DATA SECTION: Begin

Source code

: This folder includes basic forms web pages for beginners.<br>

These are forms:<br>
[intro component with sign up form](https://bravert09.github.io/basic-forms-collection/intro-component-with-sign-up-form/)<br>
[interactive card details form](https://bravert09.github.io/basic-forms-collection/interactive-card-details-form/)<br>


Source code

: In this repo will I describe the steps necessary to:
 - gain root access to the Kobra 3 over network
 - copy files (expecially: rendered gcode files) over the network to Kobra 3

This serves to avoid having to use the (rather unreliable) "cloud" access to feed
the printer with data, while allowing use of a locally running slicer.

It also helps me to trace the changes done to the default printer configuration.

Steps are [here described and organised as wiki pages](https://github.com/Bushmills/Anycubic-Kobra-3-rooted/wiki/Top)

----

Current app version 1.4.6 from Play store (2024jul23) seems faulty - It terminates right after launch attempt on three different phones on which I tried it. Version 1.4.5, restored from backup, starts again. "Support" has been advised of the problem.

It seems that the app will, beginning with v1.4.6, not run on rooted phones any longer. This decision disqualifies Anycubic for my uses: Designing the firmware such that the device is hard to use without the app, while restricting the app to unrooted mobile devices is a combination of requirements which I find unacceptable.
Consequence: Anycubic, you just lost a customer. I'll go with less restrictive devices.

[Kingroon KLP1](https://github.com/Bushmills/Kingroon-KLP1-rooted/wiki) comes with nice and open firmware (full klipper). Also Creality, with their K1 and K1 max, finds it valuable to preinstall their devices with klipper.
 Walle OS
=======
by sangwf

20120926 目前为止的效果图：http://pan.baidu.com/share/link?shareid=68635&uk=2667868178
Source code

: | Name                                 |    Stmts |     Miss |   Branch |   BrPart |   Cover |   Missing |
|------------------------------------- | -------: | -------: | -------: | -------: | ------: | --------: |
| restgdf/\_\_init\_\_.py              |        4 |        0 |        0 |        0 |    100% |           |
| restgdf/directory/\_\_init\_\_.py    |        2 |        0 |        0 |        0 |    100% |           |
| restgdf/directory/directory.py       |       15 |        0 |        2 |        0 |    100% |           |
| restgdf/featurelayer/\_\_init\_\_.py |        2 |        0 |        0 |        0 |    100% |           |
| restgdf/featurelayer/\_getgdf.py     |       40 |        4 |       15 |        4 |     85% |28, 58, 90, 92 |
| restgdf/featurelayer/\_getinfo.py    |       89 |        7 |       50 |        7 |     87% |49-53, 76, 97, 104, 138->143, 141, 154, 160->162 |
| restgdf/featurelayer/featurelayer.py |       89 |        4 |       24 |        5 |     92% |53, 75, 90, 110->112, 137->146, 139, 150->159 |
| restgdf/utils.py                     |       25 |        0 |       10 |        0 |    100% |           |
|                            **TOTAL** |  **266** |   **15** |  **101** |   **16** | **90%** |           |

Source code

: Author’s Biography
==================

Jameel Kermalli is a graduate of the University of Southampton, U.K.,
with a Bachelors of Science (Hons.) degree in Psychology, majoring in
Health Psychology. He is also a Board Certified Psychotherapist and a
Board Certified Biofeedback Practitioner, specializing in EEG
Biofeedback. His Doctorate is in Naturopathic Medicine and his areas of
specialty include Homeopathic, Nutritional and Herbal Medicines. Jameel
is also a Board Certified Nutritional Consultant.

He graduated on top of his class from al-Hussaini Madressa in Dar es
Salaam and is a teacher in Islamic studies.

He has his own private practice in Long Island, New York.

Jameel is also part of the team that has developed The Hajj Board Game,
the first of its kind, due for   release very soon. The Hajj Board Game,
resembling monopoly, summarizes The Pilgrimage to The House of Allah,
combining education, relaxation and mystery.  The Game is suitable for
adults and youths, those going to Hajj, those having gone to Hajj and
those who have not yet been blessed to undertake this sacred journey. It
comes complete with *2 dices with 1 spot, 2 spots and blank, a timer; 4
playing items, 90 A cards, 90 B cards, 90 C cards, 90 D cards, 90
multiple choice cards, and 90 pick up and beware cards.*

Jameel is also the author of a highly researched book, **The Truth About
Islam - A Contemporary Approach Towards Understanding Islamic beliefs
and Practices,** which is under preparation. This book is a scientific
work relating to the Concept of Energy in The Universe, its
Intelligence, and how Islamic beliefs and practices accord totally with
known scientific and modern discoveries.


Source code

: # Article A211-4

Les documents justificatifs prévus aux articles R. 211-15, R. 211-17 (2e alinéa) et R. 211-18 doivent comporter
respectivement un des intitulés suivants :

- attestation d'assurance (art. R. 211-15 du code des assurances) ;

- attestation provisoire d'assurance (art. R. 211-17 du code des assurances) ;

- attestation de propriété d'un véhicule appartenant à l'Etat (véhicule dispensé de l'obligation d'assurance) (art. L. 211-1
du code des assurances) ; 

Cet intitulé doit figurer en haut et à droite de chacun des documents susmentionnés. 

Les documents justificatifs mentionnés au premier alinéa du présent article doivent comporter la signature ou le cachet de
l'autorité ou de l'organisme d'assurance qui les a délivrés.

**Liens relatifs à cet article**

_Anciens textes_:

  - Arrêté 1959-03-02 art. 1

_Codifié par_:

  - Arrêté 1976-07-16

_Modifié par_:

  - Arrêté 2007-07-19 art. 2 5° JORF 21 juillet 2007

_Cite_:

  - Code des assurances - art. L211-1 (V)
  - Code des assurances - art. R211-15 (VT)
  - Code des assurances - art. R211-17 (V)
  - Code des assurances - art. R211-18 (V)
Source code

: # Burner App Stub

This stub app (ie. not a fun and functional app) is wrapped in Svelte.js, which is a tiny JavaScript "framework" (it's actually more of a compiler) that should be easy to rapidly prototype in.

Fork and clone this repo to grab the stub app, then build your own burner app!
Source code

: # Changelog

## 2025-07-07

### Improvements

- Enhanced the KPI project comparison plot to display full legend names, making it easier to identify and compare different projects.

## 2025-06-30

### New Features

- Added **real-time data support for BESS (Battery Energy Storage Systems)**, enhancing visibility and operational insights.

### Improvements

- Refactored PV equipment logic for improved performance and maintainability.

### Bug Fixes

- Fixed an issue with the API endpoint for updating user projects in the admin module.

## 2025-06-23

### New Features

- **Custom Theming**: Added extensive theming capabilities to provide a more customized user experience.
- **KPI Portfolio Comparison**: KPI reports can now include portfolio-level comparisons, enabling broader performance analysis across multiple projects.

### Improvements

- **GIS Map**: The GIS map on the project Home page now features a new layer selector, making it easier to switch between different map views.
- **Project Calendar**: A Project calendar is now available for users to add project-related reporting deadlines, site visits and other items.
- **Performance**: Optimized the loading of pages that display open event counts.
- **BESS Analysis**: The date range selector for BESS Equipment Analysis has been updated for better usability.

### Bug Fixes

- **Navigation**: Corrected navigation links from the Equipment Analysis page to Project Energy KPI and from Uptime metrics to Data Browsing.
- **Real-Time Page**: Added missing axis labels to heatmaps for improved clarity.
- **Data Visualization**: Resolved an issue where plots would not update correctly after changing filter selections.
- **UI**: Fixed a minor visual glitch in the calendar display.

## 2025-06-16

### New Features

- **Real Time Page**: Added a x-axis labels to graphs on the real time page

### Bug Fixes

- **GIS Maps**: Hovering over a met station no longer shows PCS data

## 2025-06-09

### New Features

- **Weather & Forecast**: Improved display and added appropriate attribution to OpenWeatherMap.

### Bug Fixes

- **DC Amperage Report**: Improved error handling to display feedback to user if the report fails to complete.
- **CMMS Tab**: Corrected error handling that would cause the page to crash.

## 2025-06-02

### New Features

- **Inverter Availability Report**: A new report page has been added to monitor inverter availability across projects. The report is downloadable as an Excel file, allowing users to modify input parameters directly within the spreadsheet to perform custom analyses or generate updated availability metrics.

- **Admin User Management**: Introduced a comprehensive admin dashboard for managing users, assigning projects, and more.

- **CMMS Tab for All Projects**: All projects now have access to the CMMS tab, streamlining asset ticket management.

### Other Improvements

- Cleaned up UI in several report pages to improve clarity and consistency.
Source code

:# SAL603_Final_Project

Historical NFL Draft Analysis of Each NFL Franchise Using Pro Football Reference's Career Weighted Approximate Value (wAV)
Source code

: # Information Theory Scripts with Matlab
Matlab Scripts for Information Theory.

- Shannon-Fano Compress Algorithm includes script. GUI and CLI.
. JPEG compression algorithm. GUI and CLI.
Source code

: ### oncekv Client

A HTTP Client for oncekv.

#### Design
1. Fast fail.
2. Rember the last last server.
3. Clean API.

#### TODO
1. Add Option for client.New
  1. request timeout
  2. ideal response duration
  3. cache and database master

DATA SECTION: End

■ AIM OF THE EXERCISE: Only the lines from the beginning of the listing through the line containing "[intro component with" are wanted, each restated word for word.

■ TASK ANSWER:
Source code

: This folder includes basic forms web pages for beginners.<br>

These are forms:<br>
[intro component with sign up form](https://bravert09.github.io/basic-forms-collection/intro-component-with-sign-up-form/)<br>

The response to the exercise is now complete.